* PROBLEM DETAILS *
Each line from the one containing "wrist: (124, 237)" through the last line of the entries below is to be transcribed exactly. Nothing else belongs in the reply.

[[ INFORMATION PROVIDED open ]]

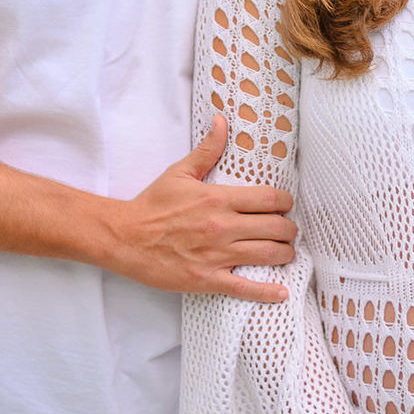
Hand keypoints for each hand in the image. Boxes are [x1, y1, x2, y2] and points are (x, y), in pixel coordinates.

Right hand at [108, 115, 295, 300]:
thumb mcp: (179, 172)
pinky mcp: (207, 279)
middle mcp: (222, 226)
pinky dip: (267, 292)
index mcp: (218, 198)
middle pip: (275, 228)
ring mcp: (216, 255)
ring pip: (267, 255)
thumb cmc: (152, 205)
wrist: (124, 237)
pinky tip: (281, 292)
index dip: (285, 202)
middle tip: (287, 231)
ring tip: (284, 252)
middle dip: (288, 230)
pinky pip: (245, 288)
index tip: (284, 206)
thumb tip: (222, 121)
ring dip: (284, 254)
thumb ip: (207, 149)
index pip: (269, 199)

[[ INFORMATION PROVIDED closed ]]

* SOLUTION FOR THIS EXERCISE *
wrist: (124, 237)
pinky tip: (281, 292)
index dip: (285, 202)
middle tip: (287, 231)
ring tip: (284, 252)
middle dip: (288, 230)
pinky pip: (245, 288)
index tip: (284, 206)
thumb tip: (222, 121)
ring dip: (284, 254)
thumb ip: (207, 149)
index pip: (269, 199)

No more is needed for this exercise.